Kubrick explica 2001

, por Alexandre Matias

2001-quarto

Famoso por não discutir os temas relacionados aos seus filmes, Kubrick ergueu um monumento à linguagem cifrada quando lançou seu filme mais emblemático, 2001 – Uma Odisseia no Espaço. Até hoje, cinquenta anos depois, discute-se a importância deste filme do ponto de vista de suas cenas enigmáticas, especialmente a sequência final “Júpiter e Além”, que fez os críticos da época saírem da pré-estreia perguntando-se “que porra é essa?”.

O próprio Kubrick, em uma entrevista para a revista Playboy na época do lançamento do filme, disse que “não é uma mensagem que eu quero passar em palavras. 2001 é uma experiência não-verbal; duas horas e dezenove minutos com apenas cerca de quarenta minutos de diálogo no filme. Tentei criar uma experiência visual, uma que ultrapassa classificações verbalizadas e penetra diretamente no subconsciente com um conteúdo filosófico e emocional. Desenvolvendo McLuhan, em 2001 a mensagem é o meio. Eu quis que o filme fosse uma experiência intensamente subjetiva que alcança o espectador num nível interior de consciência, como acontece com a música; “explicar” uma sinfonia de Beethoven seria castrá-la ao erguer uma barreira artificial entre a concepção e a apreciação. Você está livre para especular como quiser sobre o significado filosófico e alegórico do filme – e tal especulação é uma indicação que o filme foi bem sucedido ao pegar o público em um nível profundo – mas eu não quero ditar um mapa para que cada espectador de 2001 se sinta obrigado a segui-lo ou então ele não terá entendido. Acho que se 2001 é bem sucedido, é em atingir um vasto espectro de pessoas que nunca havia pensado sobre o destino da humanidade, seu papel no cosmos e sua relação com formas superiores de vida. Mas mesmo no caso de alguém que é altamente inteligente, algumas ideias encontradas em 2001, se apresentadas como abstrações, não funcionariam e seriam automaticamente forçadas a seguir categorias intelectuais; experimentadas em um contexto emocional e visual em movimento, contudo, eles podem ressoar nas fibras mais profundas de nós.”

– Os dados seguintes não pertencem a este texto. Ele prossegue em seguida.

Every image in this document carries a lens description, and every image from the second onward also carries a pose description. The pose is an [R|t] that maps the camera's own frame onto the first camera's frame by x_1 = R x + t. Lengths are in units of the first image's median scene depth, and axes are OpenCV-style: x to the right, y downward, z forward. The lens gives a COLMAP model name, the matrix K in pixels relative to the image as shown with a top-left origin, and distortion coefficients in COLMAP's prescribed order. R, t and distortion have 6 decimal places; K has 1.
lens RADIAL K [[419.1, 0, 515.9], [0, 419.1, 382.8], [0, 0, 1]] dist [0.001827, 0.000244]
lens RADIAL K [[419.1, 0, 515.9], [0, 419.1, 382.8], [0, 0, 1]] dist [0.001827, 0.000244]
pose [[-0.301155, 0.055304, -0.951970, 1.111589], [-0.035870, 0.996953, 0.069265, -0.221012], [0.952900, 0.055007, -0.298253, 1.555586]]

Mas eis que, durante as gravações de um documentário japonês sobre o filme de Kubrick de 1980, O Iluminado, o diretor baixa a guarda e conta o que pretendia com as cenas finais de seu clássico filme de 1968. O documentário, liderado pela celebridade de TV japonesa Jun’ichi Yaio, nunca foi realizado, mas as fitas com suas gravações foram leiloadas em 2016 e agora finalmente aparecem na internet. Em um thread do Reddit, em um trecho da entrevista de uma entrevista de Jun’ichi Yaio com Kubrick ao telefone, o diretor explica o final de 2001 de forma sucinta.

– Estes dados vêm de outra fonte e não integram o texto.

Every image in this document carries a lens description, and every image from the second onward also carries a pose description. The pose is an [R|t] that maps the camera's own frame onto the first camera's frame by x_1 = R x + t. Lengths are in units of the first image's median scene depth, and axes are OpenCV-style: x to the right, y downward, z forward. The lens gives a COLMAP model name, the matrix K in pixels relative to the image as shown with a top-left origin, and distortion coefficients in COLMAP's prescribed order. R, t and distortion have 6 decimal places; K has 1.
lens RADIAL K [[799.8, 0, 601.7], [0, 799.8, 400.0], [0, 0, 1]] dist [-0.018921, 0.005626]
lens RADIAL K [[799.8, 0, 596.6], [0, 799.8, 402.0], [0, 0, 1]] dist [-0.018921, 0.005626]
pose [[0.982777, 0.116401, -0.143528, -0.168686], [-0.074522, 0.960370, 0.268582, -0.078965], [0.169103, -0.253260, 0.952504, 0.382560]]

“Eu tentei evitar fazer isso desde que o filme saiu. Quando você apenas fala sobre as ideias elas soam tolas, enquanto se você as dramatiza pode fazê-los sentir, mas vou tentar. A ideia é que supostamente ele é levado por entidades de características divinas, criaturas de pura energia e inteligência sem formato. Eles o colocam naquilo que você pode descrever como sendo um zoológico humano para estudá-lo e ele passa o resto da sua vida daquele ponto naquele quarto. Ele não sente o tempo. Parece acontecer da mesma forma que acontece no filme.

Eles escolhem este quarto, que é uma réplica bem imprecisa de arquitetura francesa (deliberadamente feita para ser imprecisa), porque alguém sugeriu que eles tinham alguma ideia de que ele poderia pensar o que era bonito, mas não tinham certeza. Da mesma forma que nós não temos certeza sobre o que fazer nos zoológicos com os animais para tentar dar uma ideia do que achamos que é seu ambiente natural.

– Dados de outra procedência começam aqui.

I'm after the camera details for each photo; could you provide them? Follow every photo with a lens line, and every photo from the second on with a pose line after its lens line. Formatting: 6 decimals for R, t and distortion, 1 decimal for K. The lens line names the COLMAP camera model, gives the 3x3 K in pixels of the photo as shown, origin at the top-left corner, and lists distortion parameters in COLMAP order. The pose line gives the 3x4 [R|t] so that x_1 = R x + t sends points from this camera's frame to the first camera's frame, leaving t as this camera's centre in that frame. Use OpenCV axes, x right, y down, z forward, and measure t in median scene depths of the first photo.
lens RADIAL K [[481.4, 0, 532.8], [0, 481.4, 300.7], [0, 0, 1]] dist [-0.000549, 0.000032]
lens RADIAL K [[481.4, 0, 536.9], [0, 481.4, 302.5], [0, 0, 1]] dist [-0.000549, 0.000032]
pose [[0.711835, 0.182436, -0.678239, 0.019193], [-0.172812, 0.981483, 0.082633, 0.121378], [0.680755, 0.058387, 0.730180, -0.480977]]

De toda forma, quando eles terminam com eles, como acontece com tantos mitos em nossas culturas no mundo, ele é transformado em uma espécie de super ser e mandado de volta para a Terra, transformado e agora na forma de uma espécie de super-homem. Só nos restas imaginar o que pode acontecer quando ele volta. É o padrão de boa parte das mitologias e era isso que estávamos querendo sugerir.”